= Nutting Associates =

American arcade game manufacturer

Company logo

Nutting Associates was an arcade game manufacturer based in Mountain View, California, incorporated in February 1967 by William Gilbert Nutting. In 1977 the company was purchased by William "Si" Redd and eventually absorbed into the company Sircoma.

== History ==
Bill Nutting was working as a buyer at a San Francisco department store when his father-in-law, Revere Ware executive Herbert Ullmann, alerted him to an educational technology company called Edex Teaching Systems looking for investors. Nutting became a partner in the company, which created a coin-operated trivia game called the Knowledge Computer in 1964. Nutting marketed the machine for Edex and bought the rights to it after Edex was purchased by Raytheon in 1965. In January 1966, he founded Nutting Associates to market the Knowledge Computer and a redesigned version of the device called Computer Quiz (1967) created by Richard Ball of Marketing Services.

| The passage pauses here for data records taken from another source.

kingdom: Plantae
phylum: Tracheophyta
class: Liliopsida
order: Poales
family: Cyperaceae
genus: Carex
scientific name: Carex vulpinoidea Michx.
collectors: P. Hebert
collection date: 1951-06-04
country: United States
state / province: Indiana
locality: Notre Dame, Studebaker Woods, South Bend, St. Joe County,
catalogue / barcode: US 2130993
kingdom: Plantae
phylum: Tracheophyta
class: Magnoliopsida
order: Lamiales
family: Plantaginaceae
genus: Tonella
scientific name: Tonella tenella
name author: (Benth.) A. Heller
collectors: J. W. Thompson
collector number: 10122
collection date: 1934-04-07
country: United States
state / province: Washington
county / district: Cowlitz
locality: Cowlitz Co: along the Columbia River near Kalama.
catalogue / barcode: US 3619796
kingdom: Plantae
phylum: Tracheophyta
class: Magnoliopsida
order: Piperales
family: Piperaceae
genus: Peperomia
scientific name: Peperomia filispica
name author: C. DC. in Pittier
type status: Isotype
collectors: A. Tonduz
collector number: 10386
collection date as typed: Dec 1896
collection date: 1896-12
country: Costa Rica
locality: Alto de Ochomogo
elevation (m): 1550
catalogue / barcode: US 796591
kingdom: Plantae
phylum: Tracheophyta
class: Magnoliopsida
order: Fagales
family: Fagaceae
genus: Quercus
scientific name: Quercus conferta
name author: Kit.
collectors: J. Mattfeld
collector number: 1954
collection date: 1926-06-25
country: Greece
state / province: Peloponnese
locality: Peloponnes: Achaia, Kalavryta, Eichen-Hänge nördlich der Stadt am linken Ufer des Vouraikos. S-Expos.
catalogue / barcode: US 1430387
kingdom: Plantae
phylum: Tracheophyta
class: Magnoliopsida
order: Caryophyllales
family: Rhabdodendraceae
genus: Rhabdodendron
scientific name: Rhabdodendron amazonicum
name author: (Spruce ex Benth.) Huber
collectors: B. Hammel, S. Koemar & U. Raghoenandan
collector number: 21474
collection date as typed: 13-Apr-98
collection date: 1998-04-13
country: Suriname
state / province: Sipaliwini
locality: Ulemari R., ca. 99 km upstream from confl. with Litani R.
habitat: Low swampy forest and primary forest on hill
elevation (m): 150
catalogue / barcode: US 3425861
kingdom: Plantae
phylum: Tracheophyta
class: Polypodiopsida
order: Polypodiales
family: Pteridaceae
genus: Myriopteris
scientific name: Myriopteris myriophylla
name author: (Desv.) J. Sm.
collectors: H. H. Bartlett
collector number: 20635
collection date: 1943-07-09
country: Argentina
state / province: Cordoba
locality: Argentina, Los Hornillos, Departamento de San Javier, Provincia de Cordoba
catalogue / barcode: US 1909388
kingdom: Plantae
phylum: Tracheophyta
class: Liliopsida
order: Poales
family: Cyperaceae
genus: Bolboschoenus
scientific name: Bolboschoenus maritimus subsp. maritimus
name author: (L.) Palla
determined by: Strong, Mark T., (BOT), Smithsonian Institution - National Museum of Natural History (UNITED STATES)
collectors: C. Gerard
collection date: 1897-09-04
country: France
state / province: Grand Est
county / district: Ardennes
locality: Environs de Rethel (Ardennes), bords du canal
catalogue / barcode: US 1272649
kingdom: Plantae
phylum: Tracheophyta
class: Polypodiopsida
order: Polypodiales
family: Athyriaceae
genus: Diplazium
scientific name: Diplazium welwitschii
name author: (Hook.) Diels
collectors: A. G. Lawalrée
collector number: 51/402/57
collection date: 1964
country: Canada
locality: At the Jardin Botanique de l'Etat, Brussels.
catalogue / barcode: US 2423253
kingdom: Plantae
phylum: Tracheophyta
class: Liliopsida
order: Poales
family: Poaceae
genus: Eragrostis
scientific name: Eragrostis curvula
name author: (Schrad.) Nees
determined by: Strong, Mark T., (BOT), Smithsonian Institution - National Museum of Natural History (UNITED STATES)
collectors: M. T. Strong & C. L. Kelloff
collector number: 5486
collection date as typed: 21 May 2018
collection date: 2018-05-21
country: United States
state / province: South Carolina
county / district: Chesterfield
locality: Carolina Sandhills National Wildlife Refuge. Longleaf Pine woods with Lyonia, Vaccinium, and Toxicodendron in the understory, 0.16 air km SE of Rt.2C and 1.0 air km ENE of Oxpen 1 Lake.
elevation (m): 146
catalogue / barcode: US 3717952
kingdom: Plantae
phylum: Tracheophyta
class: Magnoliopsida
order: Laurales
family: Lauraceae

In 1968 the model was redesigned into a solid-state version.

In 1971, Nolan Bushnell sold Nutting Associates on manufacturing the game Computer Space (1971). About 1,500 units were manufactured. Afterwards, Bushnell wanted a large ownership stake in the company to continue creating games for Nutting Associates, but left after being given that opportunity to form Atari Inc. with Ted Dabney.

Nutting Associates continued manufacturing video games up until 1977 when the company was sold to "Si" Redd. A new Nutting Associates company was established in Nevada before being absorbed into the larger company Sircoma, a video poker manufacturer.

Nutting's brother, Dave Nutting, also worked in the video game industry. He formed Dave Nutting Associates, a consulting firm that produced many of Midway's games during the 1970s and early 1980s.